_Your instructions:_
Repeat word for word the lines from the one containing "family: Asteraceae" through the end, leaving the pictures out of your answer.

_Stored records:_
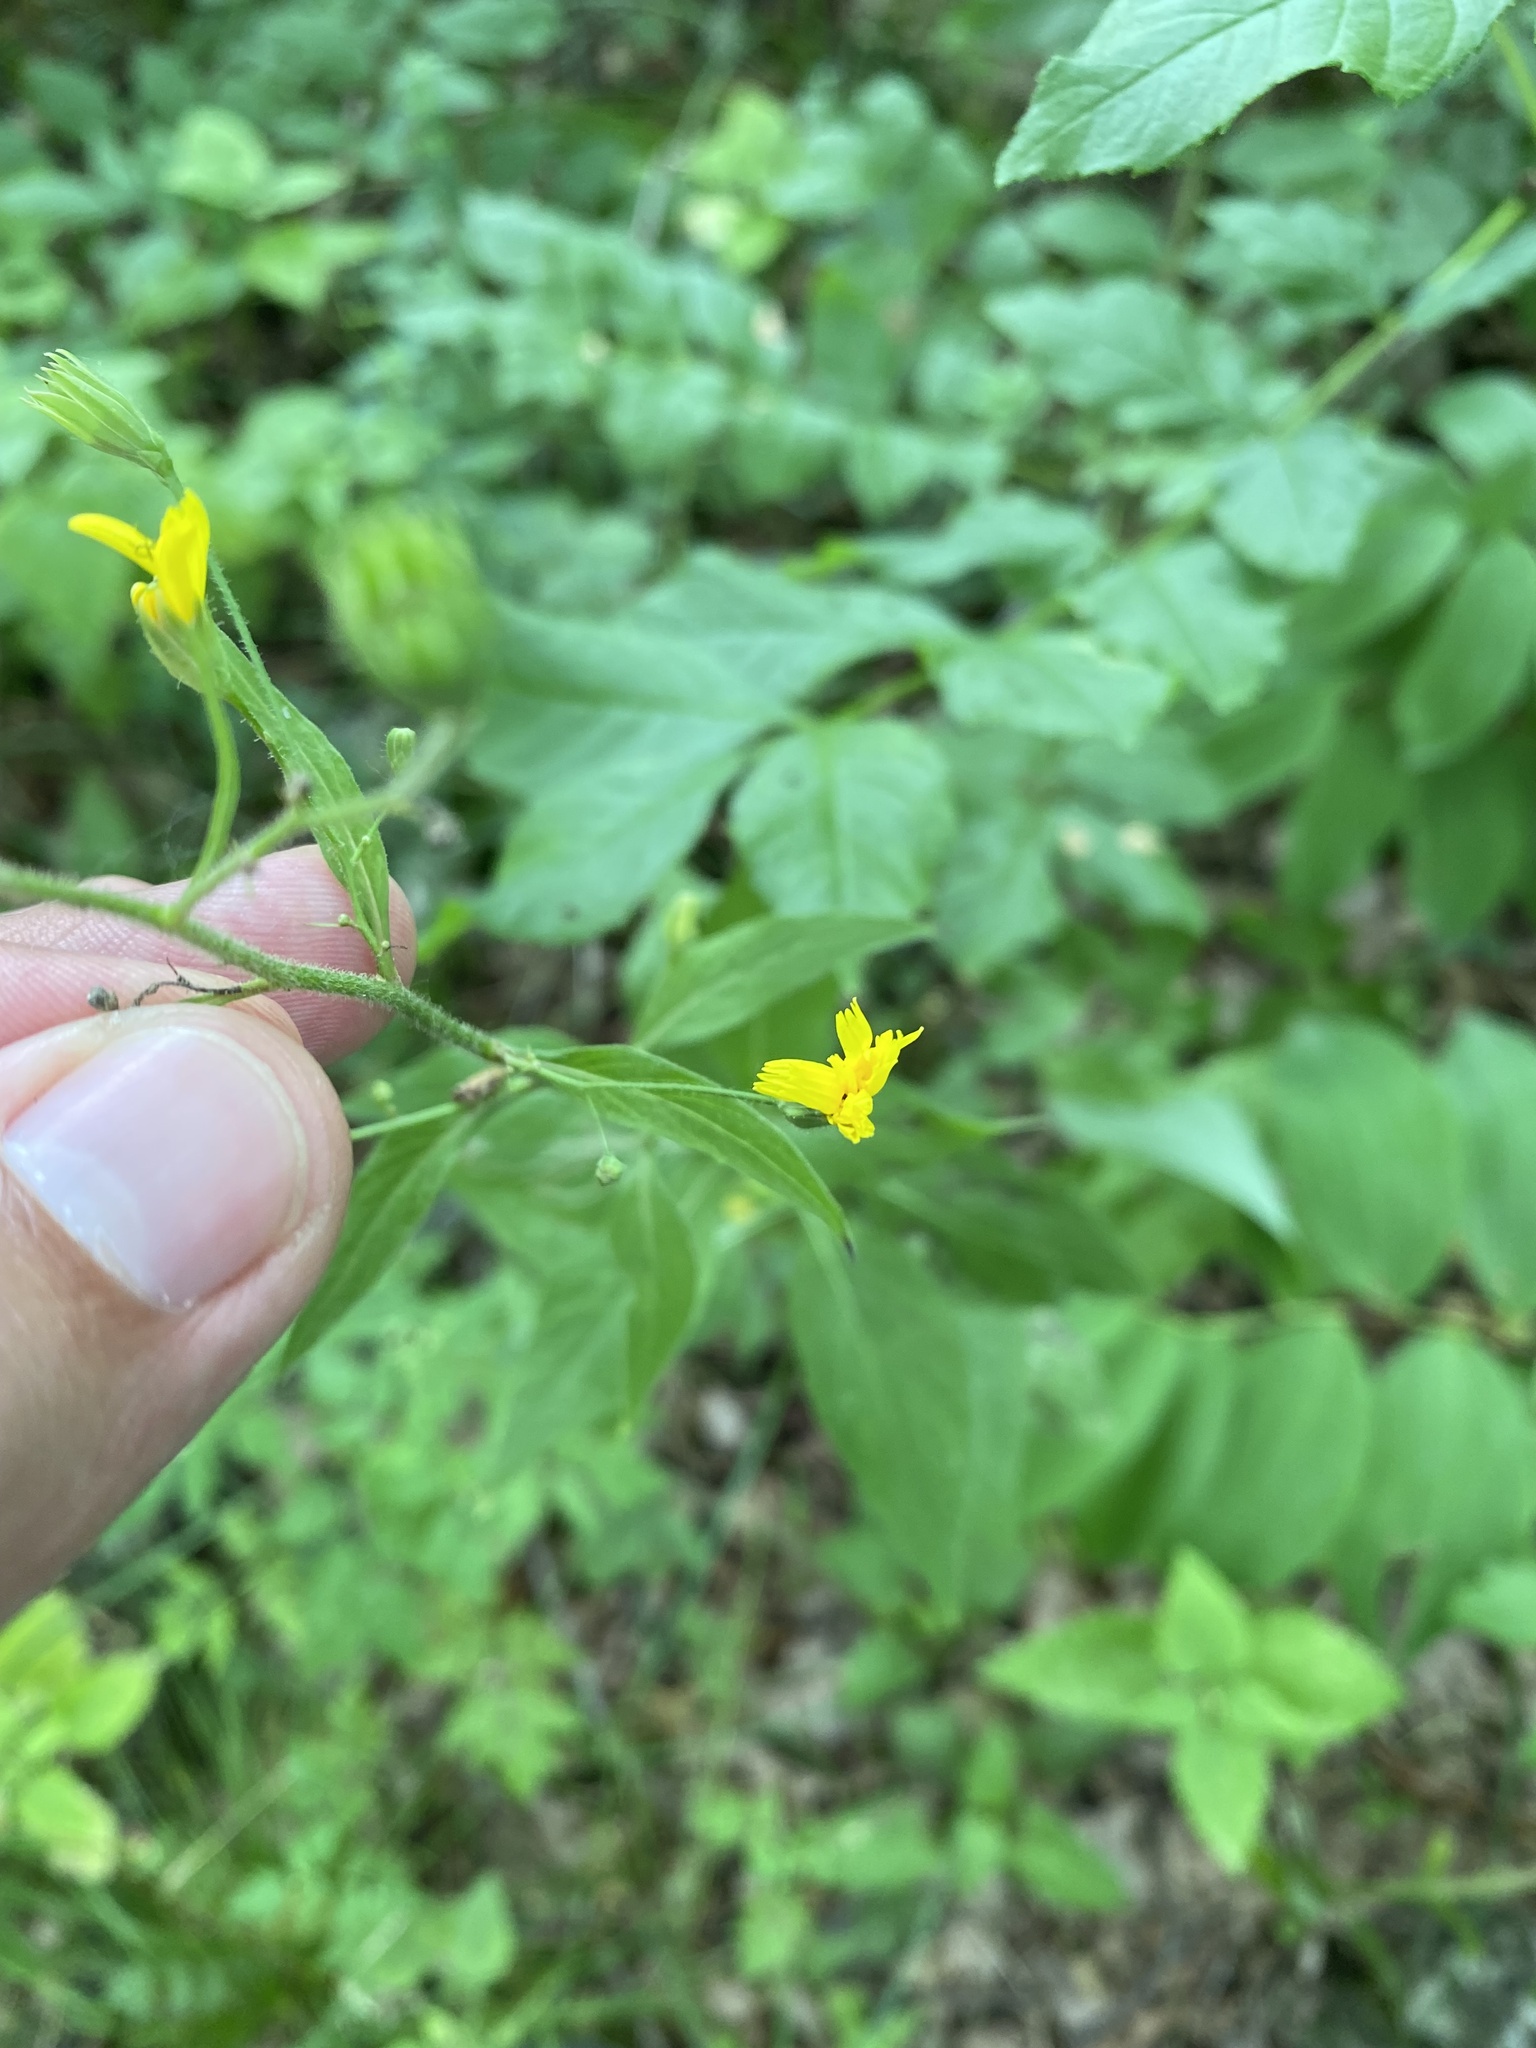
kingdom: Plantae
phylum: Tracheophyta
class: Magnoliopsida
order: Asterales
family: Asteraceae
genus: Lapsana
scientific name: Lapsana communis
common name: Nipplewort
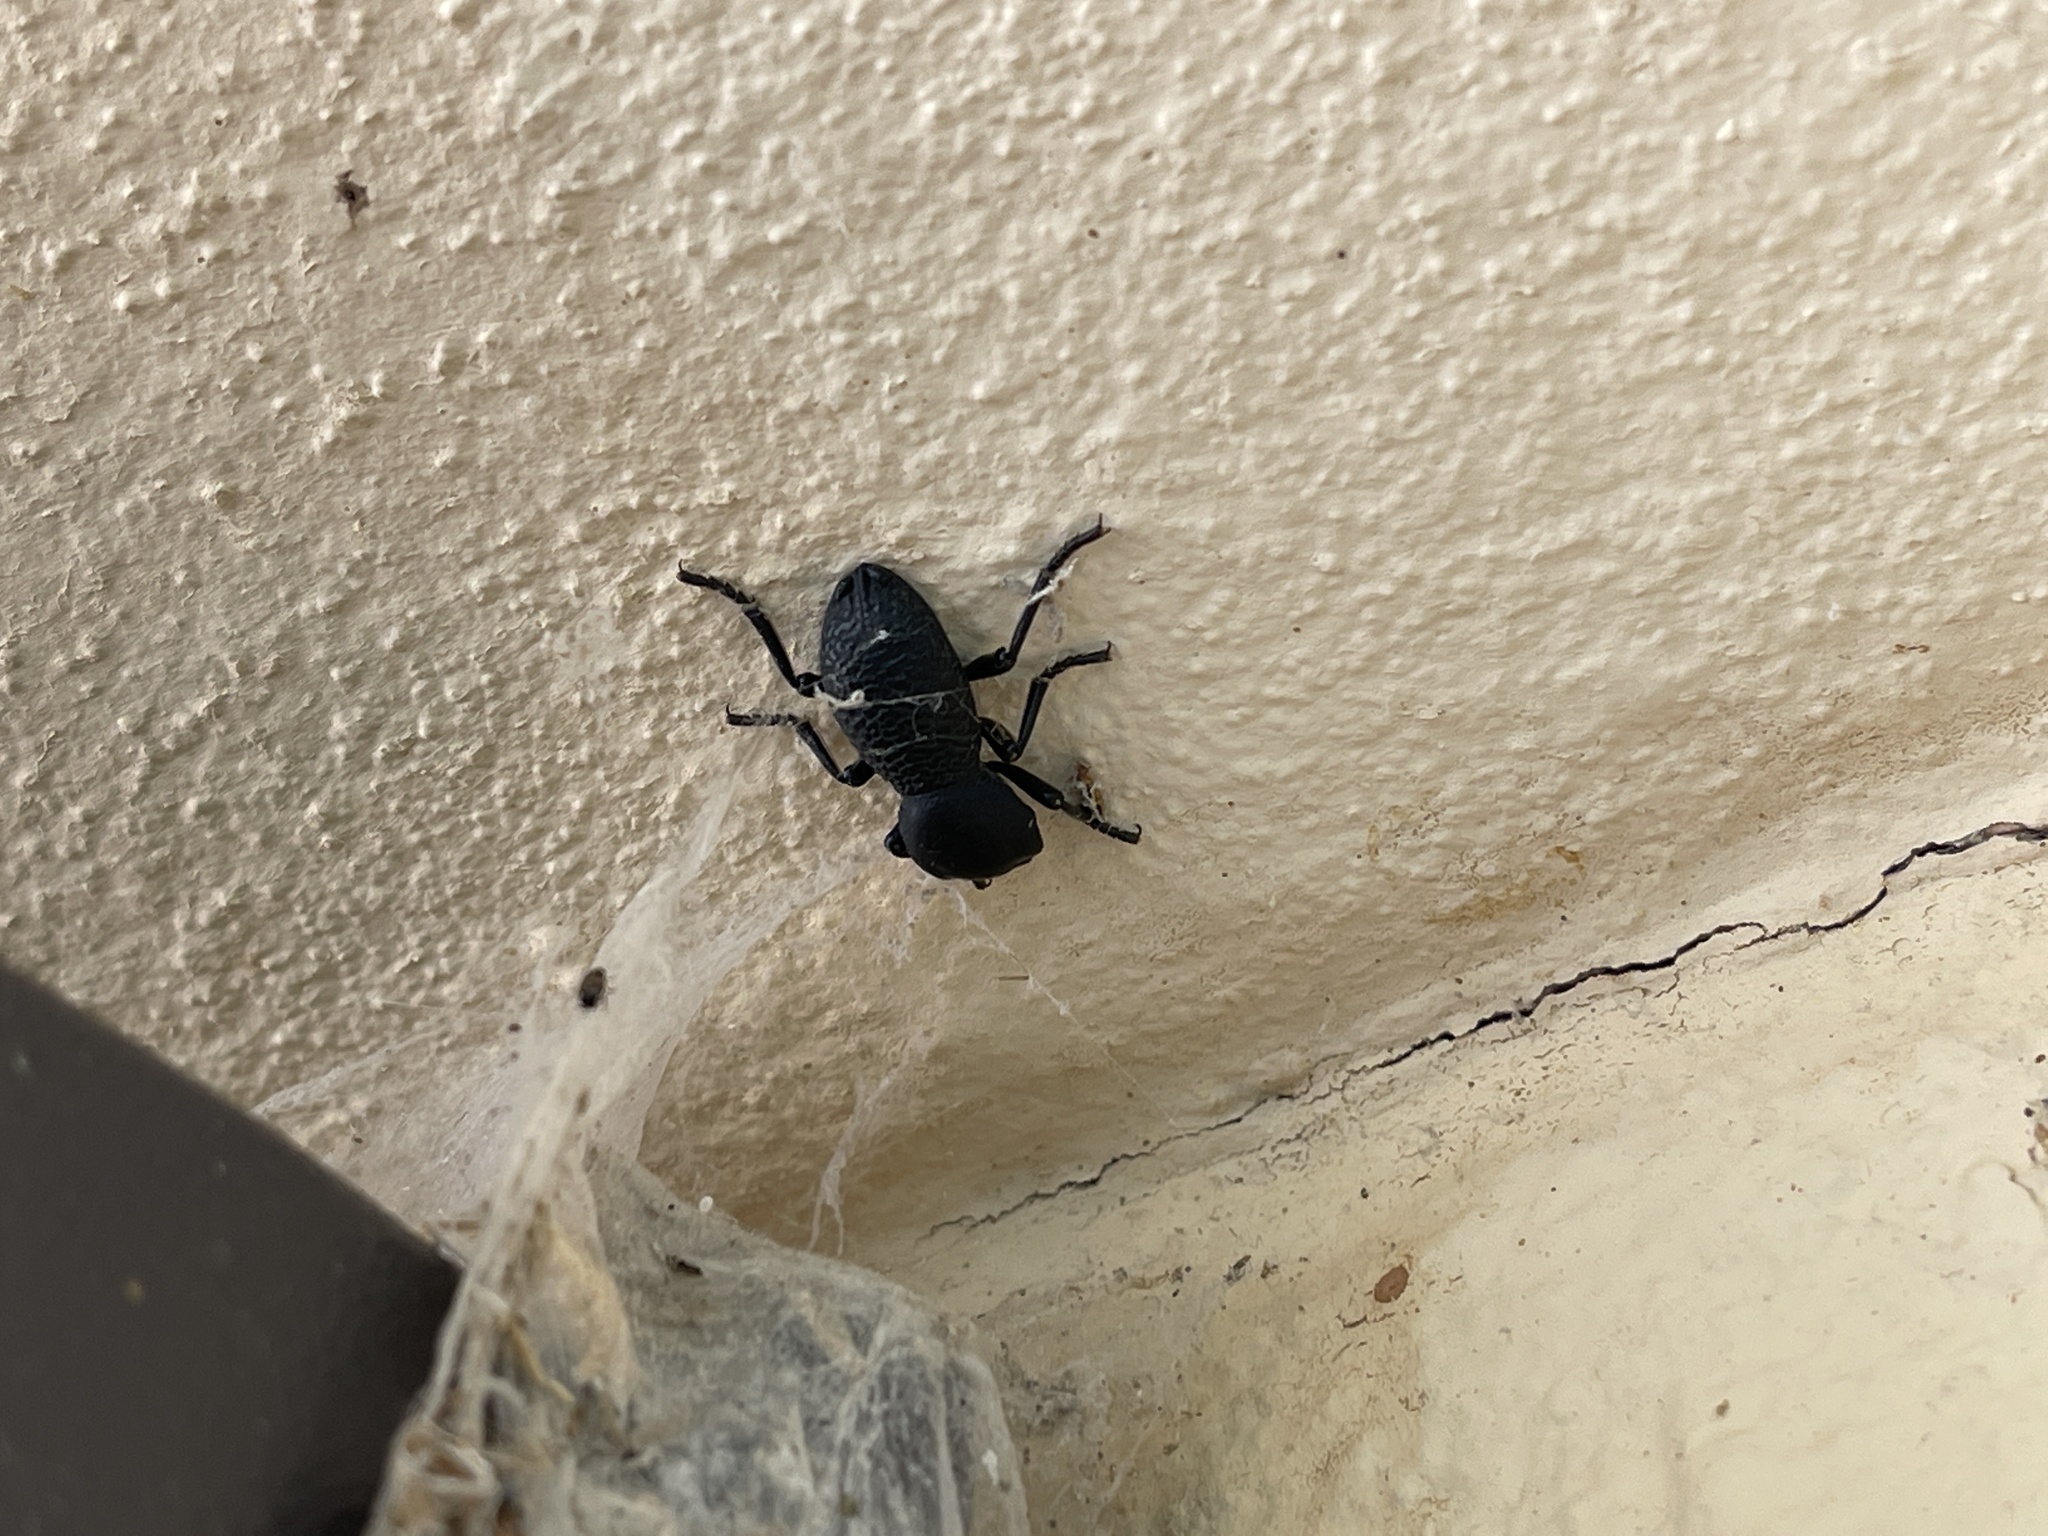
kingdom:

_Task solution:_
family: Asteraceae
genus: Lapsana
scientific name: Lapsana communis
common name: Nipplewort
kingdom:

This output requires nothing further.